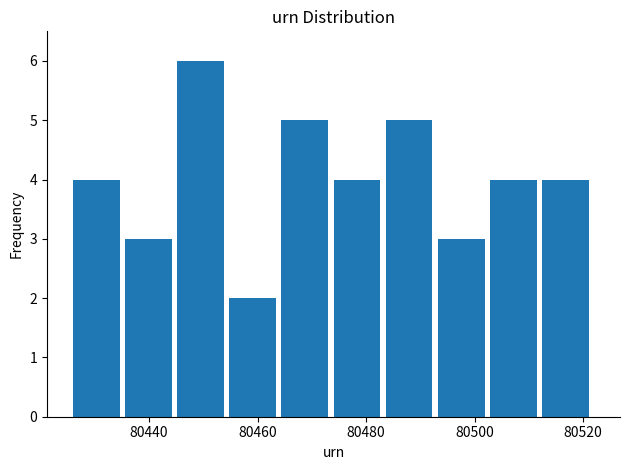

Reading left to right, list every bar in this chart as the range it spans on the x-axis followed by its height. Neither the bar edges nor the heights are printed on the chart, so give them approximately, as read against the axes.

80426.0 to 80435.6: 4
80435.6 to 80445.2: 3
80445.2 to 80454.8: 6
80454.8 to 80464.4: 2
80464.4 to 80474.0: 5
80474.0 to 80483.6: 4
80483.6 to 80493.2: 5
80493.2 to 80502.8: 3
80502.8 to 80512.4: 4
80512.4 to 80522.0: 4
==
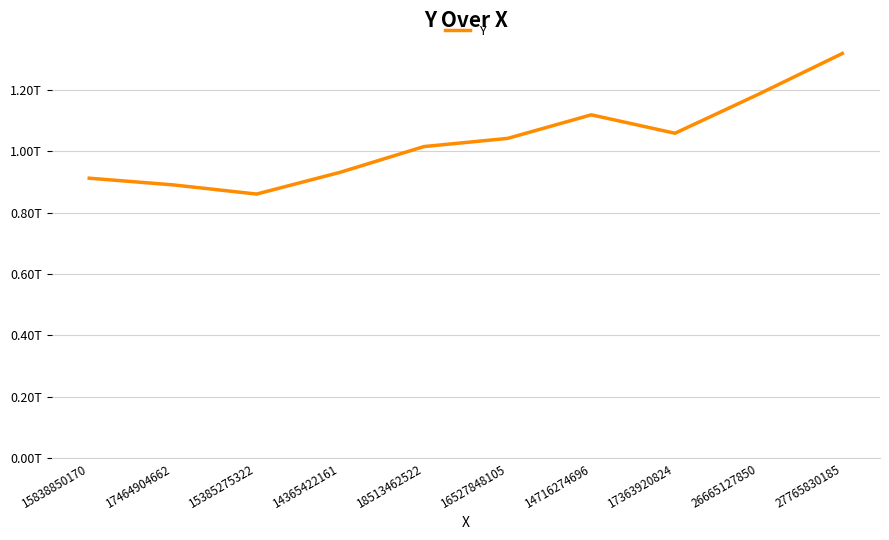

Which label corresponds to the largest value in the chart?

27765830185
--
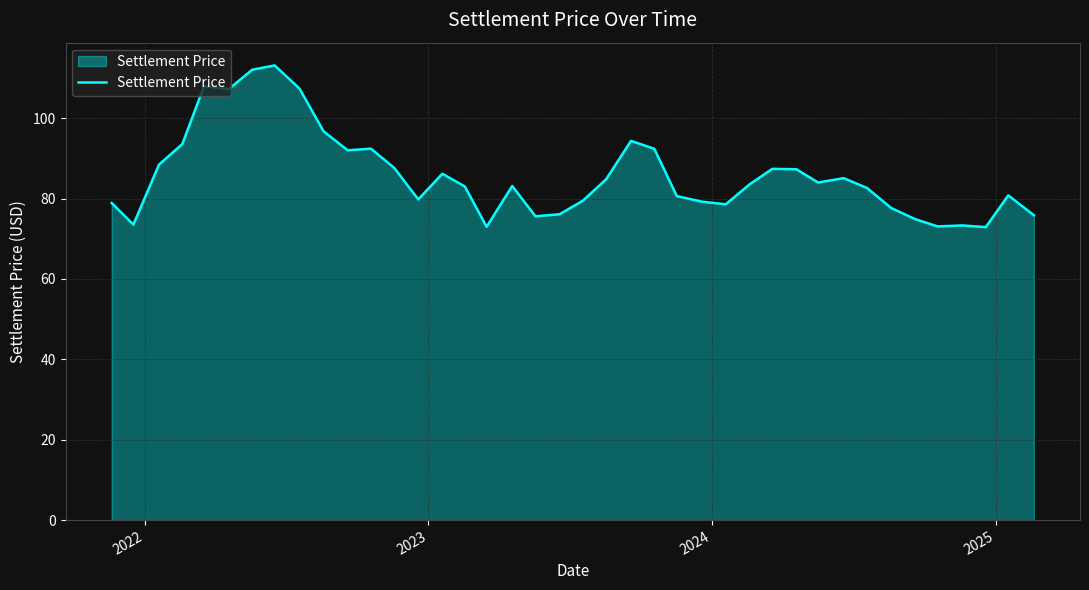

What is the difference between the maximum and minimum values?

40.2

** WHAT YOU NEED TO DO **
Swap "to" for "through" in the lines starting with the one that contains "80426.0 to 80435.6: 4" and going on through the one that contains "80512.4 to 80522.0: 4", and give those lines again with everything else unchanged.

** ANSWER TO THE EXERCISE **
80426.0 through 80435.6: 4
80435.6 through 80445.2: 3
80445.2 through 80454.8: 6
80454.8 through 80464.4: 2
80464.4 through 80474.0: 5
80474.0 through 80483.6: 4
80483.6 through 80493.2: 5
80493.2 through 80502.8: 3
80502.8 through 80512.4: 4
80512.4 through 80522.0: 4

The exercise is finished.